Unlike the previous two smurf films, Smurfs The Lost Village focuses on one particular unique smurf in that of the only female Smurf, Smurfette (Julia Roberts). In a village filled with a large number of male smurfs who each have their characteristic trait, Smurfette begins to feel out of place. For you see, Smurfette was created from a piece of clay by the evil wizard Gargamel (Rainn Wilson). This, unfortunately, makes Smurfette free from any particular skill and hence her journey of finding out who she starts. Throw in the possibility there are other smurfs in a place unknown that might hold this answer and our story is on our way.
The best part about The Lost Village is truly the 3D animation. Everything looks so smooth and flows seamlessly on screen. Action set pieces that deal with large color displays are where these aspects shine the most. The entire scene when the Smurfs meet the dragonflies are a joy to watch as each creature has been designed meticulously with unique color traits that set them out perfectly. Even the smurfs look great as a fan who watched them as a child many years ago. But sadly this is where it ends.
Whilst I enjoy the focus put on Smurfette’s character arc, I couldn’t help but feel that somewhere along the way the story’s meaning was lost. What began as an interesting decision to tackle the discovery of who we are and what we’re meant to do, slowly shifted focus on basic storytelling. A lost village is discovered. Gargamel has plans to capture such village. Smurfette and her friends must stop him. And that’s pretty much it.
Not only do you know how it’s going to end but the journey along the way is far too unoriginal to be even remotely engaging. It reminds me of the new Power Rangers but where The Lost Village beats out on that particular mess is that it at least as interesting dynamics between its characters. The way Smurfette, Clumsy, Brainy and Hefty interact with each other is great as each can bounce off each other in different and hilarious ways. I only wish their relationships could mean more amongst a plot backdrop that doesn’t do justice to exploring who they are as characters.
These are the reasons why we ultimately love children’s films because they’re not just children films but films.

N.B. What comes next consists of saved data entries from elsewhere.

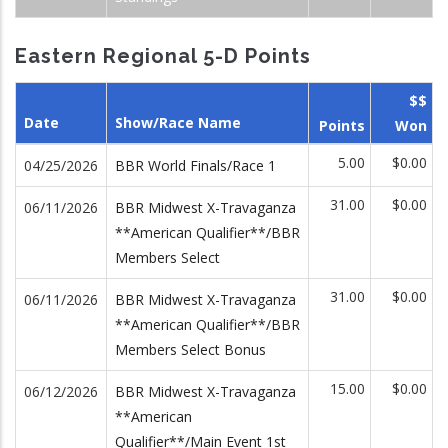
Eastern Regional 5-D Points
$$
Date
Show/Race Name
Points
Won
5.00
$0.00
04/25/2026
BBR World Finals/Race 1
31.00
$0.00
06/11/2026
BBR Midwest X-Travaganza
**American Qualifier**/BBR
Members Select
31.00
$0.00
06/11/2026
BBR Midwest X-Travaganza
**American Qualifier**/BBR
Members Select Bonus
15.00
$0.00
06/12/2026
BBR Midwest X-Travaganza
**American
Qualifier**/Main Event 1st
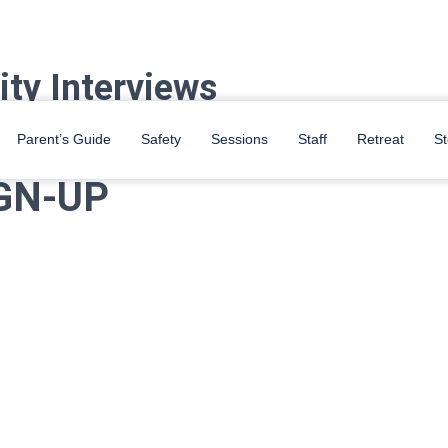
ity Interviews
m Student Center. Sign up for an interview while we are on campus!
Parent’s Guide
Safety
Sessions
Staff
Retreat
St
GN-UP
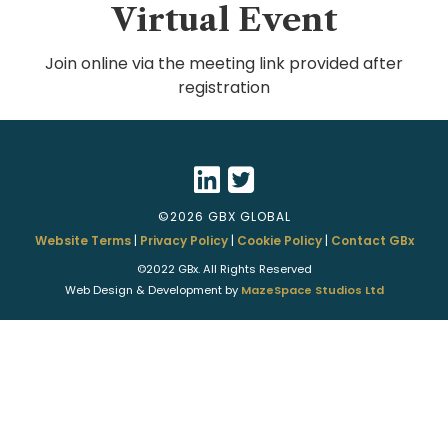
Virtual Event
Join online via the meeting link provided after
registration
©2026 GBX GLOBAL
Website Terms
|
Privacy Policy
|
Cookie Policy
|
Contact GBx
©2022 GBx. All Rights Reserved
Web Design & Development by
MazeSpace Studios Ltd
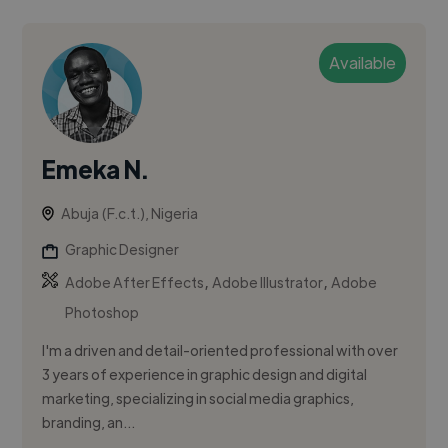
Available
Emeka N.
Abuja (F.c.t.), Nigeria
Graphic Designer
,
,
Adobe After Effects
Adobe Illustrator
Adobe
Photoshop
I'm a driven and detail-oriented professional with over
3 years of experience in graphic design and digital
marketing, specializing in social media graphics,
branding, an...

We can still get the same feeling when we watched The Lion King the first time compared to seeing it 20 years later. It’s why we’ll pay money again to see a live-action imagining of an animated film we loved so long ago (The Jungle Book, Beauty and The Beast). This is where The Lost Village is lacking and why it won’t be nowhere near those great films previously mentioned.
Parents, take your kids to see Lego Batman instead. They’ll be able to enjoy it more and you’ll also be able to enjoy it.